This culminated in the March incident when the younger boy stabbed his brother's leg with a pen that had been snapped so that it had a jagged edge.
Mrs Cummins said the older boy let out "a scream that made my blood run cold". She found out what had happened, and asked the older boy to sit next to the offender and jab the pen into his leg to show him what it felt like. "He didn't want to, so I picked it up and did the same to him [the offender]," she said.
Both boys told Judge McHardy that Mrs Cummins's action was "a stab". Mrs Cummins told him that she "took the pen in question, which was broken, and she brought it down on [the younger boy's] thigh area from a close vicinity to the thigh".
"There would seem to be no issue, as a result of this action on the defendant's part, there was bruising suffered to [the younger boy's] thigh," the judge said.
"It is quite clear that the evidence that the defendant has given me today falls within the category of her taking action which was intended to teach [the boy] a lesson."
But he found that Mrs Cummins' action was "reasonable" under a clause in the 2007 law that lets parents use force against a child for "preventing the child from engaging or continuing to engage in conduct that amounts to a criminal offence".
Former Children's Commissioner Dr Ian Hassall, who campaigned for the 2007 law, said the judgment appeared to breach the law's principle that force was not justified unless it was to "restrain" a child from committing a criminal offence, harming the child itself or another person or engaging in offensive or disruptive behaviour.

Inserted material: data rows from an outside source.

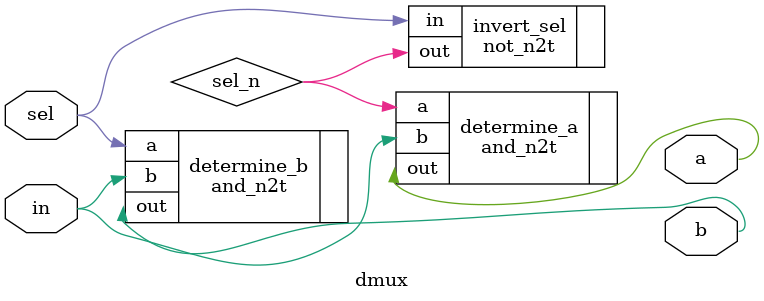
<source format=v>
module dmux
(
    input in,
    input sel,
    output a,
    output b
);

// dmux: if sel == 0, {a, b} = {in, 0};
//       if sel == 1, {a, b} = {0, in}
// Phrased another way:
// a = sel ? 0 : in
// b = sel ? in : 0

// a = sel ? 0 : in
//   = NOT(sel) AND in
wire sel_n;
not_n2t invert_sel
(
    .in(sel),
    .out(sel_n)
);

and_n2t determine_a
(
    .a(sel_n),
    .b(in),
    .out(a)
);


// b = sel ? in : 0 = sel AND in
and_n2t determine_b
(
    .a(sel),
    .b(in),
    .out(b)
);

endmodule

</source>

Police guidelines issued when the law was passed also state that force can only be used for "restraint".
"Reasonable force can only be used at the time that the intervention by the parent is required, i.e. force cannot be used after the event to punish or discipline the child," the guidelines said.
A police spokesman pointed to the guidelines yesterday but declined to comment on any specific case.
Mr McCoskrie said Prime Minister John Key seemed to have a policy of "out of sight, out of mind" for a growing list of cases where parents were "criminalised" under the 2007 law.
He said Tuesday's advertisements in the Herald, Dominion Post and the Press were paid for by donations raised within 48 hours of an email appeal to Family First's 6000 supporters.